▶ **WORK ORDER**
Repeat the records word for word, starting with the line containing "Where is the upper" and continuing through the line containing "What are all".

▼

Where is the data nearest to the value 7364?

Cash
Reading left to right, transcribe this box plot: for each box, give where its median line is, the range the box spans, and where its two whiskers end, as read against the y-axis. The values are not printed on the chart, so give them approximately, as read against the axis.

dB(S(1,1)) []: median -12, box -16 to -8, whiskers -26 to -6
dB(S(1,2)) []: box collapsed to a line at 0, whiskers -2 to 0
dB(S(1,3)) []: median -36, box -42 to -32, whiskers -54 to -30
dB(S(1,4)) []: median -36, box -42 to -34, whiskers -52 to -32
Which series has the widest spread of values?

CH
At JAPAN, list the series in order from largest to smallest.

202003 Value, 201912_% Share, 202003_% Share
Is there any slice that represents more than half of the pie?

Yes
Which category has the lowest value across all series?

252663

▲
▼

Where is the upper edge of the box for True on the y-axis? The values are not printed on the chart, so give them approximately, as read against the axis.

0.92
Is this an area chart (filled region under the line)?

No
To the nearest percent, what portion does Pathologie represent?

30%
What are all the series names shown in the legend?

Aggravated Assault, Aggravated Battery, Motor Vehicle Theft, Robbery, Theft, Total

▲

▶ **SOLUTION**
Where is the upper edge of the box for True on the y-axis? The values are not printed on the chart, so give them approximately, as read against the axis.

0.92
Is this an area chart (filled region under the line)?

No
To the nearest percent, what portion does Pathologie represent?

30%
What are all the series names shown in the legend?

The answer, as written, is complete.